* **TEXT**:
◇ ◇ ◇ ◇ ◇

The great showman did not allow even so great an enterprise as the Jenny Lind concerts to monopolize his attention. In 1849 he planned the formation of a great travelling show, combining the features of a museum, a menagerie and a circus. In this he associated with himself Mr. Seth B. Howes, who was already a noted and successful showman, and also Mr. Stratton, the father of Tom Thumb. In order to procure a supply of novelties for this show they chartered the ship "Regatta," and sent it from New York in May, 1850, to Ceylon. The object of this voyage, was to procure, either by purchase or by capture, a number of living elephants and other wild animals. To make sure of a sufficient supply of fodder for them, nearly a thousand tons of hay were purchased in New York and taken out aboard the ship. Five hundred tons of it were left at the Island of St. Helena, to be taken up on the return trip, and a great supply of staves and hoops were also left there for the construction of water casks.

This extraordinary mission was successful. In almost exactly a year from the day of sailing the ship returned to New York. Its novel cargo was unloaded, the ten elephants which had been secured were harnessed in pairs to a gigantic chariot, and the whole show paraded up Broadway past the Irving House. It was reviewed from the window of that hotel by Jenny Lind, who was stopping there on her second visit to New York. An elaborate outfit of horses, wagons, tents, etc., was added, the whole costing over $100,000, and then the show went on the road under the nominal leadership of Tom Thumb. It was called, "Barnum's Great Asiatic Caravan, Museum and Menagerie;" it travelled about the country for four years, and yielded to its proprietors enormous profits.

At the end of this tour Barnum sold out the entire establishment, including animals, cages, chariots and everything else, excepting one elephant. This huge brute he took to his farm at Bridgeport, for advertising purposes. It occurred to him that if he should keep the animal there for a time and put him to some novel use, such as working on the farm, it would set people to talking and greatly add to public curiosity and interest in his American Museum.

◇ ◇ ◇ ◇ ◇

(Collected data)
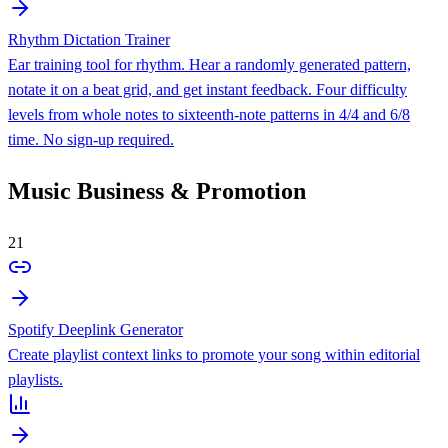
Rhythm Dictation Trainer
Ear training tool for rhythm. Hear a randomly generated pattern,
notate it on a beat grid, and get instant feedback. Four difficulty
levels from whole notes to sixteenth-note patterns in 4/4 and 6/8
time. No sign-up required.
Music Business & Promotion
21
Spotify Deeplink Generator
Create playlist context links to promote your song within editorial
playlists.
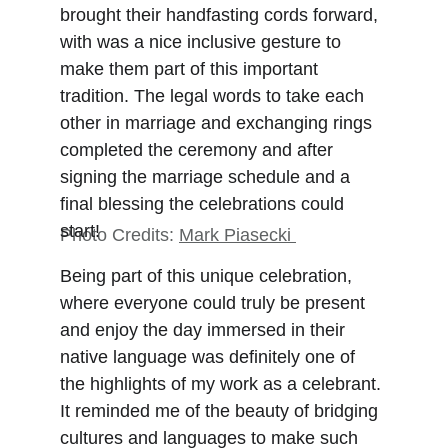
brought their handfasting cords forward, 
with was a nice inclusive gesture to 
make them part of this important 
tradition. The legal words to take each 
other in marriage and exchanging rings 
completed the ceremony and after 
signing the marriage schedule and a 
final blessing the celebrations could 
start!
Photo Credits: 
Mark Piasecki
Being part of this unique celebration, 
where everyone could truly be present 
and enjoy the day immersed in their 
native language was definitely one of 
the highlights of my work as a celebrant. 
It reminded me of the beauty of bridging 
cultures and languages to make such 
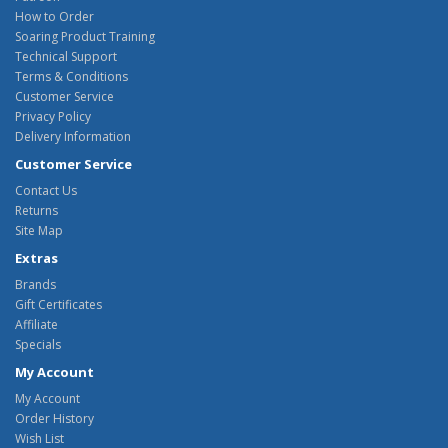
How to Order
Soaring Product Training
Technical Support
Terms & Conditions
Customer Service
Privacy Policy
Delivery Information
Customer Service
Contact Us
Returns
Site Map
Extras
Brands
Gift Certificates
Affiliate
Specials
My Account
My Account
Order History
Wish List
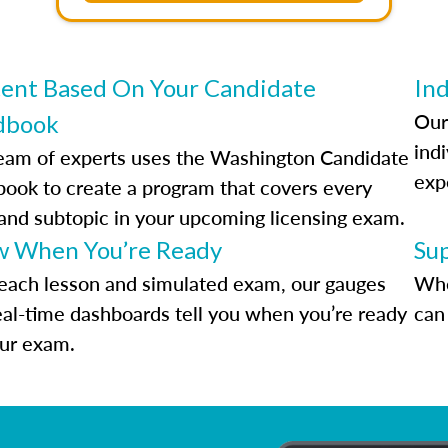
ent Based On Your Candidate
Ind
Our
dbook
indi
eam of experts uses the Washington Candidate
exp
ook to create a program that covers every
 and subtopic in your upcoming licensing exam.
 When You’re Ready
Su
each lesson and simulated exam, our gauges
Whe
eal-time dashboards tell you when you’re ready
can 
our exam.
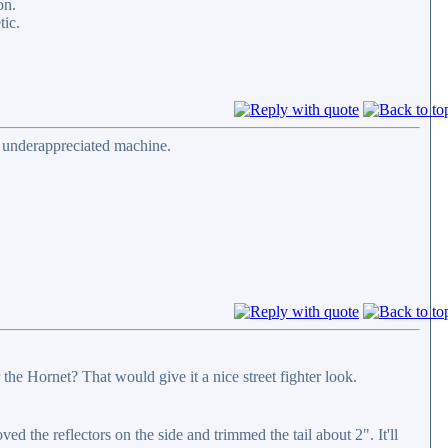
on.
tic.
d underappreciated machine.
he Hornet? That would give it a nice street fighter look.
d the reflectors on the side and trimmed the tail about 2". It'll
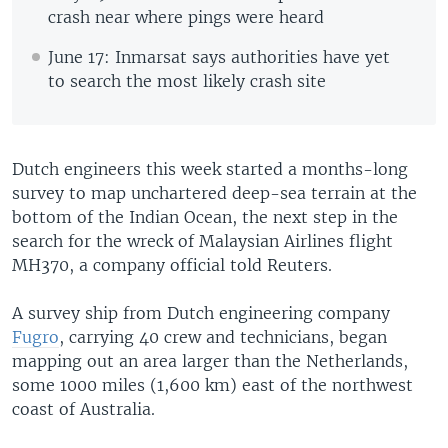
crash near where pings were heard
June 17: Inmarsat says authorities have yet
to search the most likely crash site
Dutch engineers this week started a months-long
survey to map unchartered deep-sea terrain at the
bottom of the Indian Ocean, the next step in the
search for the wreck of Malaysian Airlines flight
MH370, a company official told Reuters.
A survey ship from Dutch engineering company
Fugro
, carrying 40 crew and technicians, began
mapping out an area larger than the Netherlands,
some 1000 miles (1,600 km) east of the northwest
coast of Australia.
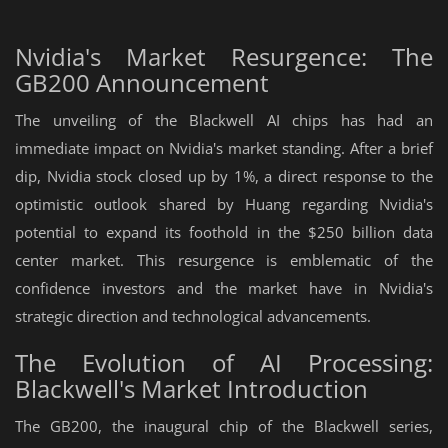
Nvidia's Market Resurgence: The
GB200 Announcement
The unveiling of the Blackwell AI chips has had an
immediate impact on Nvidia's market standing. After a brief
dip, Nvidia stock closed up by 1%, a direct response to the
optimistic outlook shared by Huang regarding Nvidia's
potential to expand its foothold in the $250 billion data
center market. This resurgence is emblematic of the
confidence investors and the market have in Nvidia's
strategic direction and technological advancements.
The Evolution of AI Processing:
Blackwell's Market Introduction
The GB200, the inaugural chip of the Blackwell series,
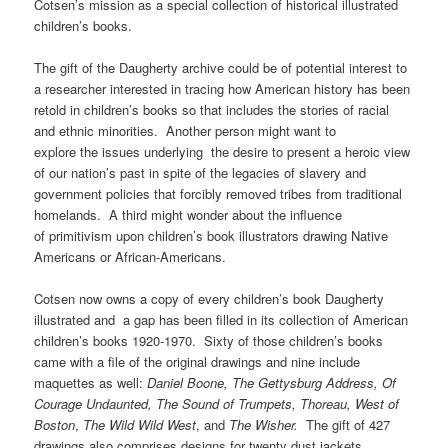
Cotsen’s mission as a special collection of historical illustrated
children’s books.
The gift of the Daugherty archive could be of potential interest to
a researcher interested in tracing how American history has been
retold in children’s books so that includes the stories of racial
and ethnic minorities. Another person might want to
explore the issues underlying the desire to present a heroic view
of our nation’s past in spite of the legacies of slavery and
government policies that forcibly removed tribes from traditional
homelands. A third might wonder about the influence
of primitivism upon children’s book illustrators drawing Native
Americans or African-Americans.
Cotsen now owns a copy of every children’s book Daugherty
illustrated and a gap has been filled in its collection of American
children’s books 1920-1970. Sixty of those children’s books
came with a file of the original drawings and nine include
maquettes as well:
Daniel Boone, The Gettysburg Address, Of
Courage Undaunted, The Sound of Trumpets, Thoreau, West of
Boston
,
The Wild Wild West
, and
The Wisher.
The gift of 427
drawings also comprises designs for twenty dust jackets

◇ ◇ ◇ ◇ ◇

* **WHAT TO DO**:
- a) According to the passage, how many elephants were secured on the ship's voyage?
- b) Copy the passage word for word from "This extraordinary mission" to "proprietors enormous profits.".
Rely on the passage only.

* **COMPLETED EXERCISE**:
- a) Ten elephants were secured.

- b)
This extraordinary mission was successful. In almost exactly a year from the day of sailing the ship returned to New York. Its novel cargo was unloaded, the ten elephants which had been secured were harnessed in pairs to a gigantic chariot, and the whole show paraded up Broadway past the Irving House. It was reviewed from the window of that hotel by Jenny Lind, who was stopping there on her second visit to New York. An elaborate outfit of horses, wagons, tents, etc., was added, the whole costing over $100,000, and then the show went on the road under the nominal leadership of Tom Thumb. It was called, "Barnum's Great Asiatic Caravan, Museum and Menagerie;" it travelled about the country for four years, and yielded to its proprietors enormous profits.